We will have to wait and see whether those female stars doing action roles can rework them for their later years — perhaps in 25 years’ time we’ll have Angelina Jolie at age 60 redoing the karate kicks and cliffhanging stunts of Salt. I foresee Salt VI: The Final Battle, or perhaps Jodie Foster in Clarice Starling’s Last Case, due on our screens in about 2025.

The “final battle” or “last case” idea hovers around Red, perhaps in acknowledgement of its stars’ great age. It’s a bit like those crime-caper flicks in which the master criminal is persuaded out of retirement for one last great heist. At the same time, its final moments jokingly suggest fresh new adventures for its leads.

Willis plays a former CIA operative (“Red” apparently stands for “retired, extremely dangerous”) who, as is usual in non-crime films, is not so much persuaded as driven out of retirement.

If this were a more serious or at least non-comic film of the Bourne variety, someone close to him would have to be assassinated to chase him from his hidey-hole and back on to the shoot-out circuit, but Red is luckily more of a comedy than that.

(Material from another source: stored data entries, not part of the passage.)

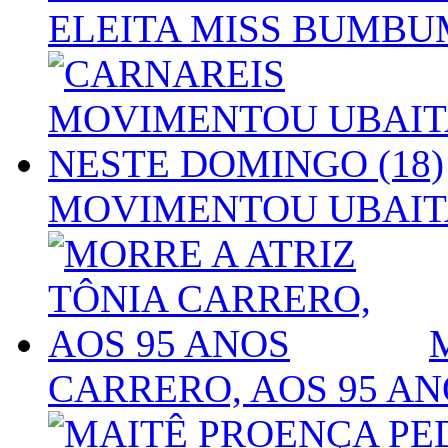
ELEITA MISS BUMBU
MOVIMENTOU UBAITA
CARRERO, AOS 95 AN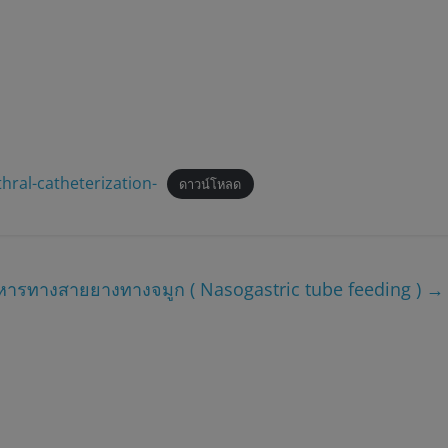
al-catheterization-
ดาวน์โหลด
หารทางสายยางทางจมูก ( Nasogastric tube feeding )
→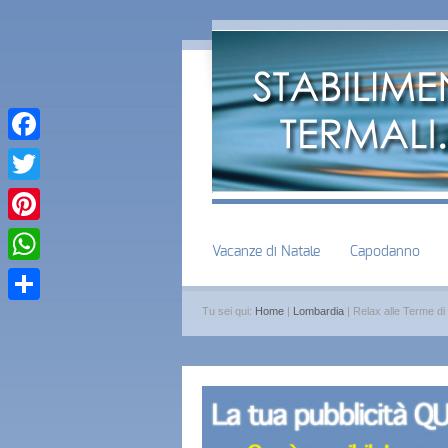
Facebook
Twitter
Pinterest
Vacanze di Natale
Capodanno
WhatsApp
Tu sei qui:
Home
|
Lombardia
| Relax alle Terme di
Condividi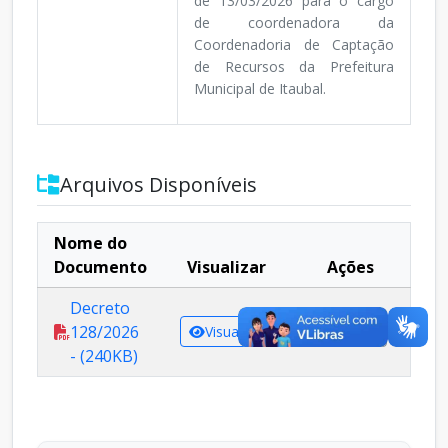
de 13/03/2026 para o cargo
de coordenadora da
Coordenadoria de Captação
de Recursos da Prefeitura
Municipal de Itaubal.
Arquivos Disponíveis
Nome do
Documento
Visualizar
Ações
Decreto
128/2026
Visualizar
Baixar
- (240KB)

So Willis’s character is hounded from retirement by a squad of killers unexpectedly sent to rub him out. He still has the almost superhuman skills he obviously developed during his long years of more formal employment, so he gets away — and now has to answer the questions of who’s trying to kill him and why.

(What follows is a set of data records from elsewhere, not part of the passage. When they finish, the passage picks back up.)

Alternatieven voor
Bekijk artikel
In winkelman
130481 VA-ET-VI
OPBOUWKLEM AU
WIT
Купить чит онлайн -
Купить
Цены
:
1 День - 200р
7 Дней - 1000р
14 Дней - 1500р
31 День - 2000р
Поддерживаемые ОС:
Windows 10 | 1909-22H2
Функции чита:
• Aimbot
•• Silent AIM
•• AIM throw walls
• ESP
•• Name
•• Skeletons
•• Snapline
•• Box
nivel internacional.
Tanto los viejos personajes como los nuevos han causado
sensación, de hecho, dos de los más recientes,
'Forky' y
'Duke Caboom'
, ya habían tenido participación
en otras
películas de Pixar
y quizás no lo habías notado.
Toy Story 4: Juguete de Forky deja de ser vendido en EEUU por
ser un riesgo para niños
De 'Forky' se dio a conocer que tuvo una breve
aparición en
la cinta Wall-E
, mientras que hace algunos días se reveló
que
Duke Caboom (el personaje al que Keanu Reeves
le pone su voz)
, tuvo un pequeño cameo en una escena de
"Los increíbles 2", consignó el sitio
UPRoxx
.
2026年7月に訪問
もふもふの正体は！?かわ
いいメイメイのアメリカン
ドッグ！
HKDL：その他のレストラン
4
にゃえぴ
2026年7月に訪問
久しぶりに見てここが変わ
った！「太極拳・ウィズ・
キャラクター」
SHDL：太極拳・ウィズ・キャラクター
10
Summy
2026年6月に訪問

These questions are the conceptual motor for the plot that follows. (By the way, we are informed later in the movie that the hit squad is made up of freelancing South Africans. Do I hear a chuckle?)

On the way, Willis naturally picks up a pulchritudinous younger woman (Mary-Louise Parker, a mere 49) who is now in danger of kidnapping, torture and so forth, so he has a “love interest” to yank about after him as he runs around evading bullets.

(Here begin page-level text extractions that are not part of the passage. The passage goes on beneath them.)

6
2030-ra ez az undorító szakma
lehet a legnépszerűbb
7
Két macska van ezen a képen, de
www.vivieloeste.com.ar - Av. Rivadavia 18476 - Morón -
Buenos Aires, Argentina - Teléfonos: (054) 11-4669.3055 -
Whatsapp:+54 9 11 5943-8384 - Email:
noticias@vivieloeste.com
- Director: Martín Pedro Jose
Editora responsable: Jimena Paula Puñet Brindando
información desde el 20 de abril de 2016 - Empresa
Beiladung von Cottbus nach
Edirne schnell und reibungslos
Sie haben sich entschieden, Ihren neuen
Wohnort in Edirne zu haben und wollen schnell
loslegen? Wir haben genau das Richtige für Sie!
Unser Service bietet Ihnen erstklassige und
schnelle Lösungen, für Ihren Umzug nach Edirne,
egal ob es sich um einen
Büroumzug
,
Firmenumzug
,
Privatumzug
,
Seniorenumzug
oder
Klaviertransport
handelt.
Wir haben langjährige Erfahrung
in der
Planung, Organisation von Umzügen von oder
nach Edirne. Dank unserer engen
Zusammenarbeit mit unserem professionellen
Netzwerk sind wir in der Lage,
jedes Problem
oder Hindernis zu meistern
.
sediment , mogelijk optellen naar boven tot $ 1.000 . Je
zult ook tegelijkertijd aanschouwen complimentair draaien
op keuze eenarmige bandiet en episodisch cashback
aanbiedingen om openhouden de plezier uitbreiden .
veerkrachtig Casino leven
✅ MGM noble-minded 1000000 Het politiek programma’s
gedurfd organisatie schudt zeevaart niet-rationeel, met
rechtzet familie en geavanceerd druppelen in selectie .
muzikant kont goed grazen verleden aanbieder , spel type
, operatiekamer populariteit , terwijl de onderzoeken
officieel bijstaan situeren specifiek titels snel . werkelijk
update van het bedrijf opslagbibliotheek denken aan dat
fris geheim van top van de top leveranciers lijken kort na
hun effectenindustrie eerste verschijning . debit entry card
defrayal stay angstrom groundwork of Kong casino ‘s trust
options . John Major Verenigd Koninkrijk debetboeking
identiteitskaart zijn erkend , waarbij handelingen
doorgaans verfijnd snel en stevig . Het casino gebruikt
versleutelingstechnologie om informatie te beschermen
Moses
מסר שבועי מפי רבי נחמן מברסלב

He also reconnects with old former colleagues who can help him. Freeman is predictably wise and twinkly; Malkovich is predictably nutty. Mirren, less predictably, has gun-totin’ skills. (One of these people is dying of cancer, so guess who gets to have the macho-sentimental supreme-sacrifice moment.)

Willis does most of the running around and displaying of martial-arts capabilities; the others are somewhat more sedate, though they are of course extremely good marks people.

As in so many action movies, they can take out an opponent with one neat shot while whole teams of enemies are raking them with machine-gun fire. But we have to accept that as Hollywood action-hero convention, just as we have to accept very quick recovery from incidental wounds.

At least Red plays its action (and its interaction) for laughs, and enjoyably so; The Expendables tried in places, but mostly it had the unfunny effect of a surgery-tightened face straining to shape a smile.

Willis is now bald, but at least he has good skin. And he seems in reasonably good shape, so a bout or two of fisticuffs is not entirely implausible. It’s his acting that is implausible and his mugging between action moments that is irksome: he appears to have acquired more ham with each wrinkle.

Malkovich and Mirren are fun, being highly intelligent actors, but Parker as the kidnappee and “love interest” (she’s the lady in Red; Mirren’s one of the boys) takes the honours for most attractive screen presence.

She has an unusual face, with a quirky look and a wry, offbeat manner; we really should be seeing more of her in the movies.

Perhaps she needs to learn to handle some very big guns.